EXERCISE OBJECTIVE: Rewrite every line of the records below as a Markdown table with two columns, Row and Line. Number each row, skip blank lines, and leave the pictures out.

RAW DATA:
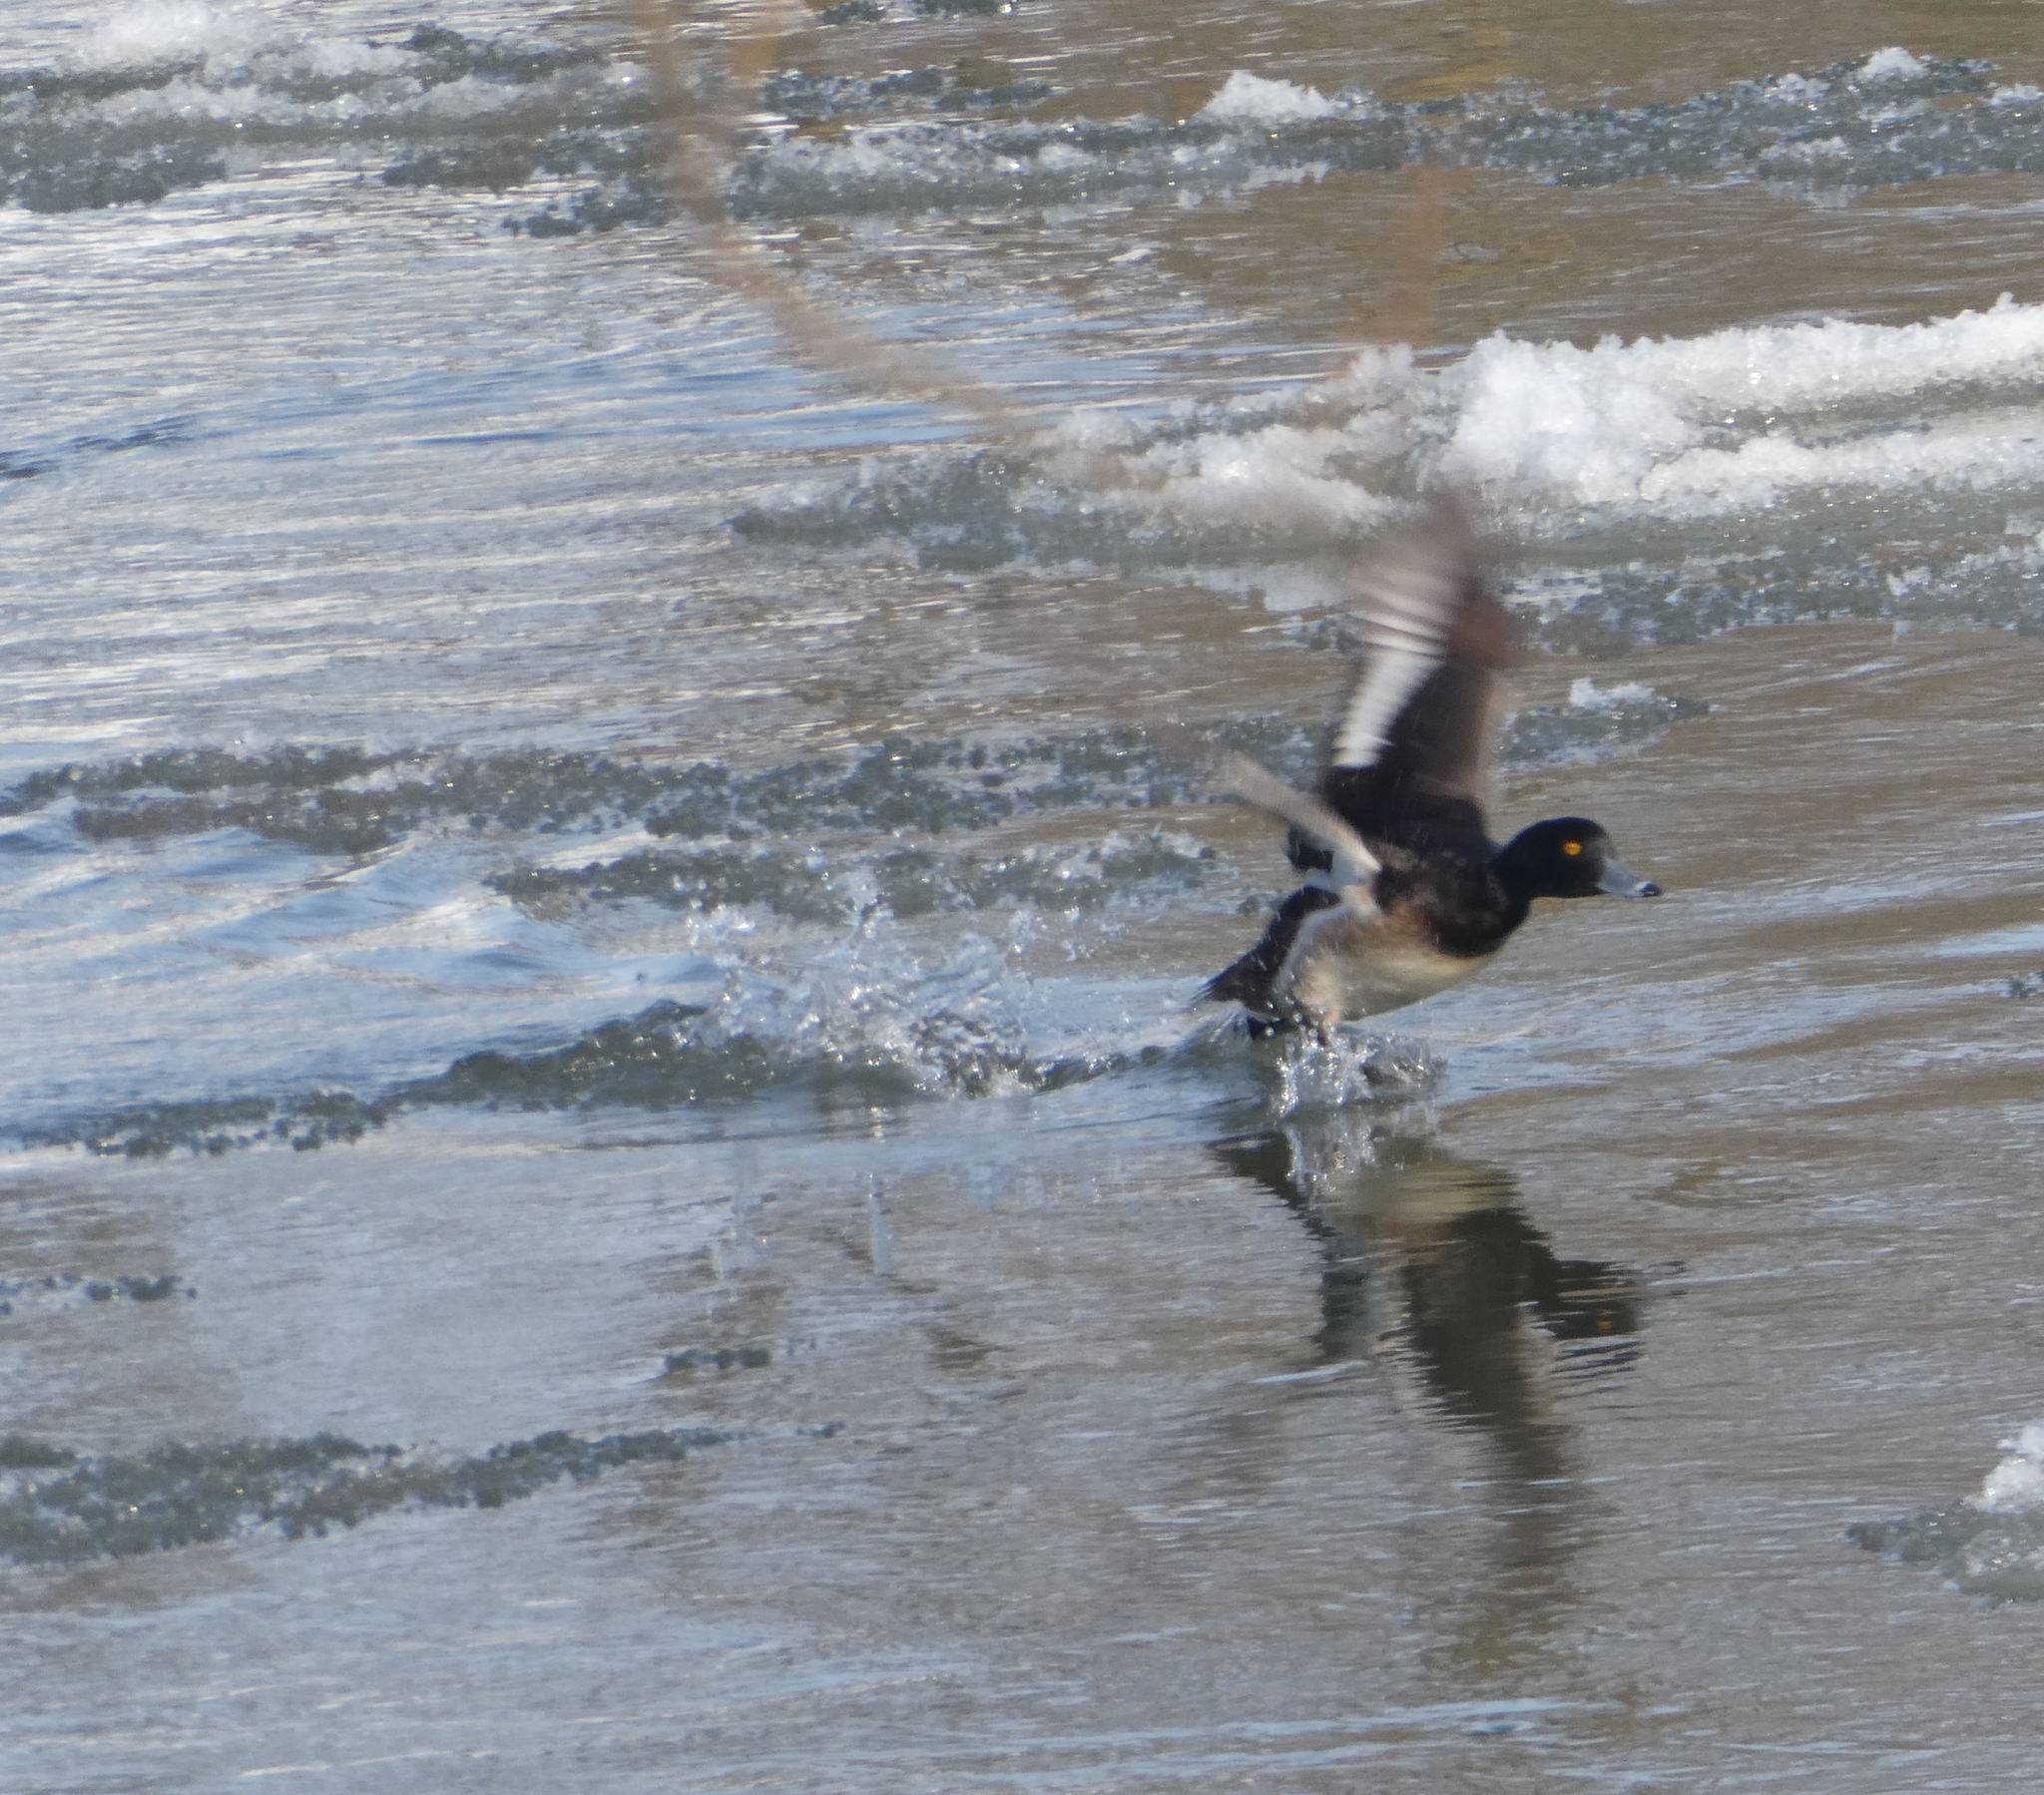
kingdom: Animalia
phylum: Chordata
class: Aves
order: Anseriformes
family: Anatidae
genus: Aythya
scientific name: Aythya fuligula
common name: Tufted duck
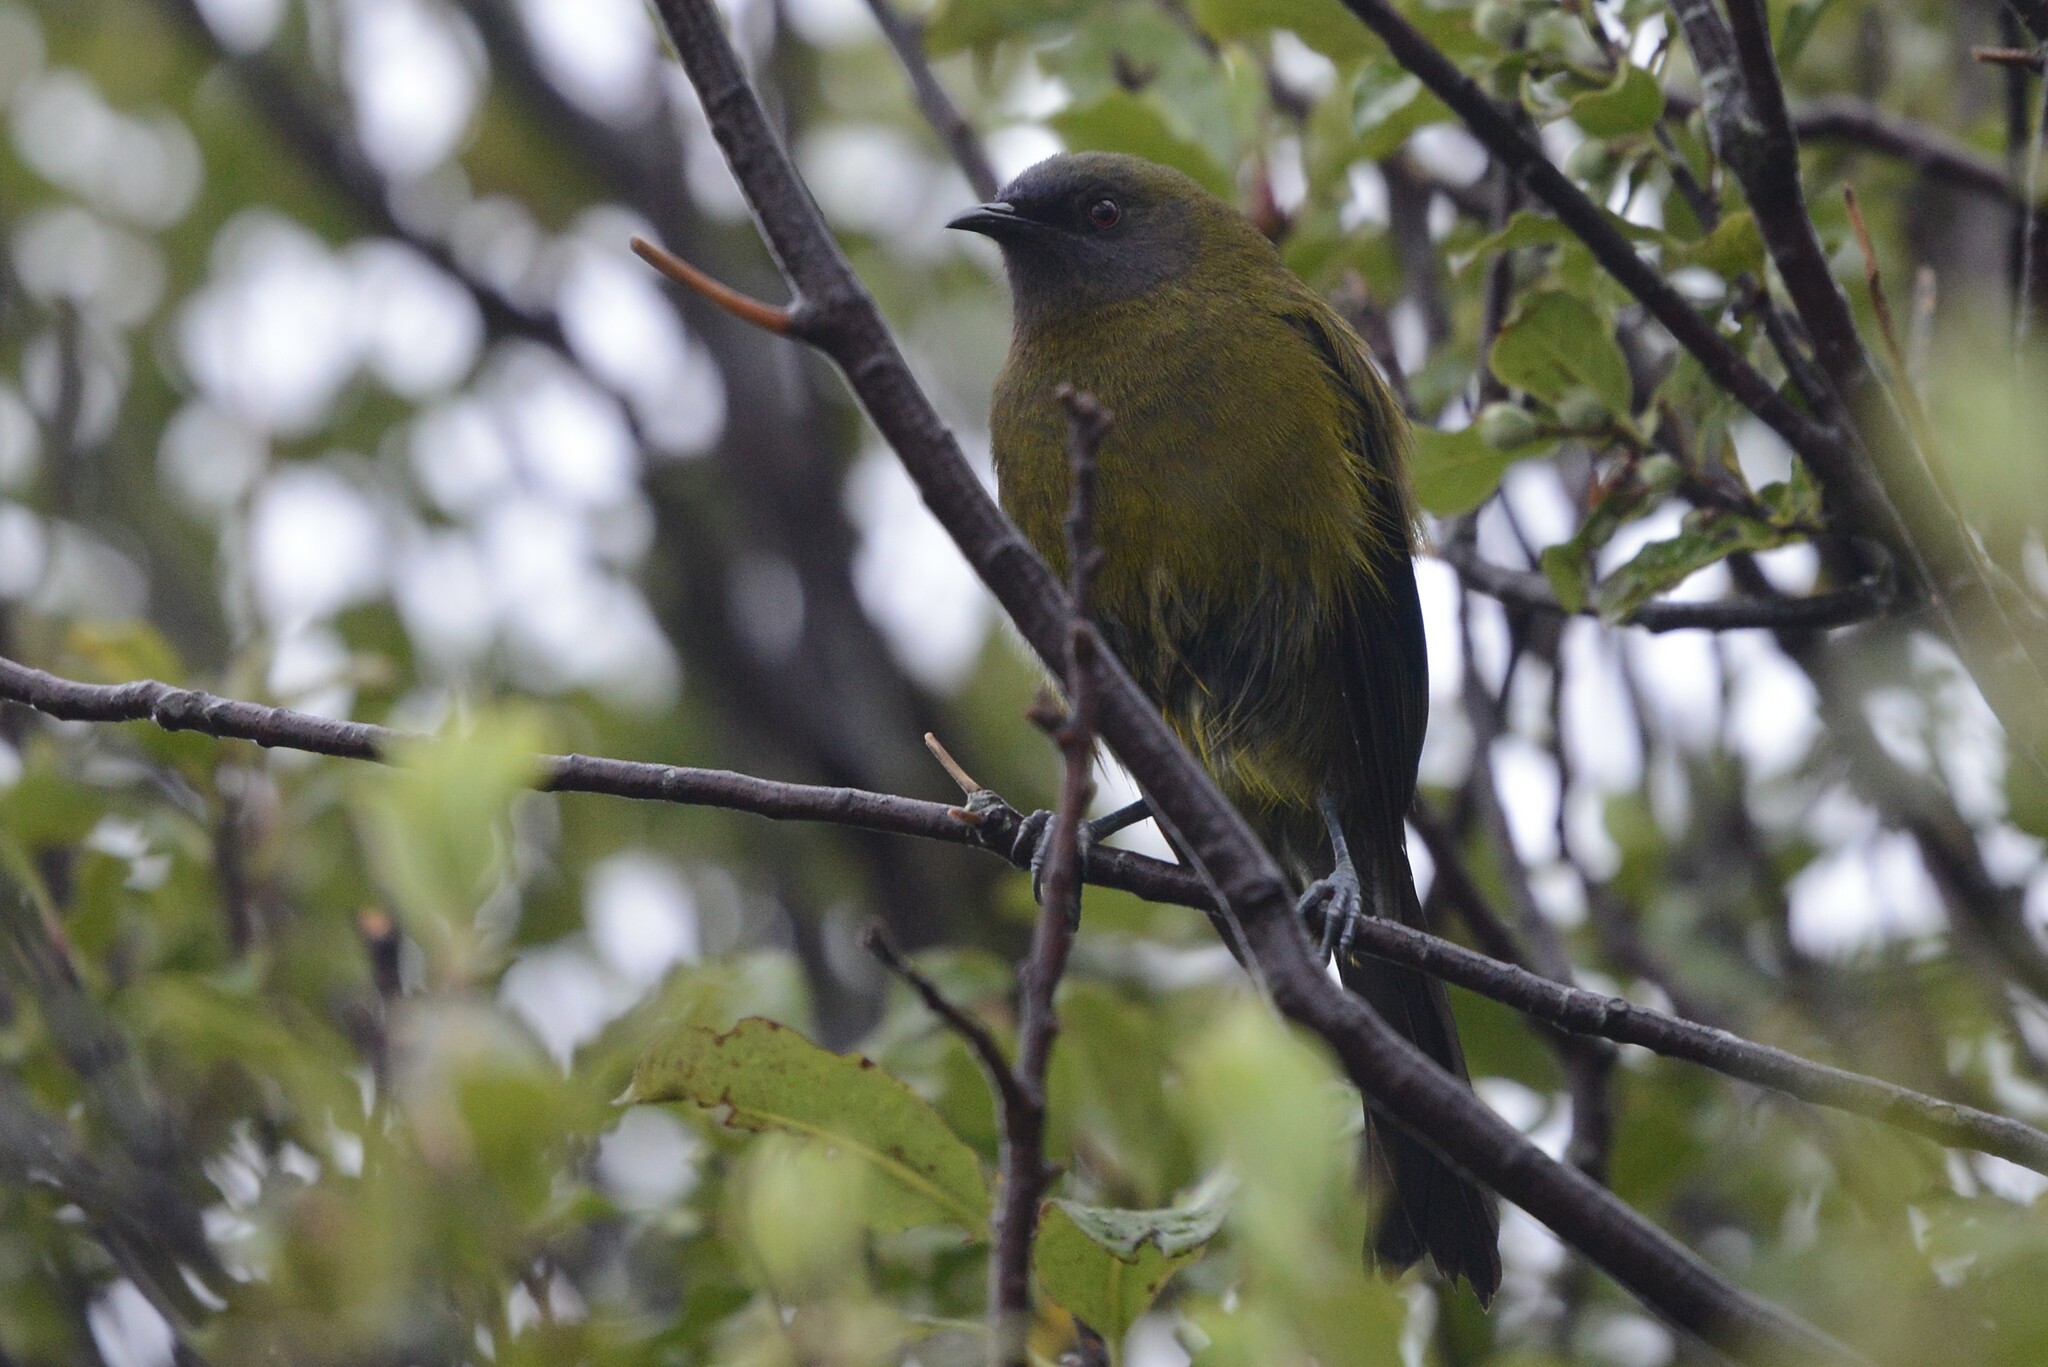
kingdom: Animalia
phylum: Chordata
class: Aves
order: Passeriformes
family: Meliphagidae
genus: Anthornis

OUTPUT OF THE TASK:
| Row | Line |
|---|---|
| 1 | kingdom: Animalia |
| 2 | phylum: Chordata |
| 3 | class: Aves |
| 4 | order: Anseriformes |
| 5 | family: Anatidae |
| 6 | genus: Aythya |
| 7 | scientific name: Aythya fuligula |
| 8 | common name: Tufted duck |
| 9 | kingdom: Animalia |
| 10 | phylum: Chordata |
| 11 | class: Aves |
| 12 | order: Passeriformes |
| 13 | family: Meliphagidae |
| 14 | genus: Anthornis |